Marciano sucked his weight in to help speed the lad along and said in a slightly higher tone, "Their men will be exhausted from the fight. They weren't expecting anyone to escape the attack, so any reinforcements will catch them off guard."
 

Lanza threaded his fingers with his beard, braided twice along the sides because it kept him busy while waiting for reports, "But the sounds of an army will give them time to prepare and, ah..." He caught the plans of the General, "you intend to send the other half from the rear."

Marciano smiled lightly, "It's a flat land, marshy to the north but still passable by a few horses and our best men. Gather the twenty or so elite, I want you to lead them."

Lanza's eyebrows met, "Shouldn't it be you, my lord?"

"No, I want them to see me. See the man who is bringing death to them. I want that panic at the crest that took their little scrap of land once and that will do it again." The squire stepped back from his master, surveying his handy work.

Marciano walked forward and grabbed his friend's arm, "And do not start with the 'Lord' business, Lans. 'Lords' are for able-bodied servant girls and ass-licking social climbers," he smiled warmly despite the frozen night awaiting him, "Last I remembered you did not fill out a dress well."

Lanza laughed, "You'll never let me live down that Soulday."

Marciano smiled and let go of his friend's hand. He shifted his gauntlets properly around while taking the brisk walk to the stables where he found his horse, Peter, already saddled. Most Generals would give their warhorses terrifying names, things to conjure up images of fire and pestilence and many hoof prints on your recently clean floors. Peter chewed happily at his hay and nuzzled his master. The bay had been through about as many battles as Marciano himself, but didn't seem to hold his master accountable for the lack of being put out to stud.

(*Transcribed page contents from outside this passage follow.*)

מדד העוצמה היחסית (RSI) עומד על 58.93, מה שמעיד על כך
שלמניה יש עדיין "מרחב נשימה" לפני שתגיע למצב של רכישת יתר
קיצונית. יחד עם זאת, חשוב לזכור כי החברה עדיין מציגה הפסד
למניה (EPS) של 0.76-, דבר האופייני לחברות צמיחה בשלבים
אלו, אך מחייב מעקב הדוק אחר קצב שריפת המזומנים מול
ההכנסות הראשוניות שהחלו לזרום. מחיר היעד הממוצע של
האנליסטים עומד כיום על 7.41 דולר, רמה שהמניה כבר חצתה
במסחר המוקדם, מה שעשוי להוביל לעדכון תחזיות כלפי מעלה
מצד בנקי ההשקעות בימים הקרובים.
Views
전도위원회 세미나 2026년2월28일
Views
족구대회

The fellow soldiers still suiting up in the rush saluted their General as he rose into his saddle and pulled the reins out to the assembled crowd. Nearly 150 strong men were mostly dressed and set upon their mounts with grim faces. Word of mouth was a terrible motivator. Most had probably heard that a giantic queen bee had swept up and spirited away the town or something.

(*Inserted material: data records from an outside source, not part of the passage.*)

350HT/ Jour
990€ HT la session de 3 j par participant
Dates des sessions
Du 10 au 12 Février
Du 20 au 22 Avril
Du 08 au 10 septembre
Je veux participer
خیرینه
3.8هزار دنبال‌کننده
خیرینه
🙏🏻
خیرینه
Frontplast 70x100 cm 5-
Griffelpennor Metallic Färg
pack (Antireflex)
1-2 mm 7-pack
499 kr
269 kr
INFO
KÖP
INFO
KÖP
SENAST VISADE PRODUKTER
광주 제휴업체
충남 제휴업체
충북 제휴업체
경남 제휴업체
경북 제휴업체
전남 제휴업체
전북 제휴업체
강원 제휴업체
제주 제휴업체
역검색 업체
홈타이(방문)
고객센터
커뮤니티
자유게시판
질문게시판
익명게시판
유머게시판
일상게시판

Putting on his best "General voice" Marciano called to the assembled crowd, "Tonight the barbarians issued a challenge to the arm of the Empire. They decided they no longer need fear us or love us. Tonight we aim to prove them false."

He reared his horse up and broke into a cantor for the open gate. It wasn't one of his better ones but still far more commanding than the Greatest Hero speech they'd heard earlier that night. The soldiers broke into a line, following two abreast through the gate.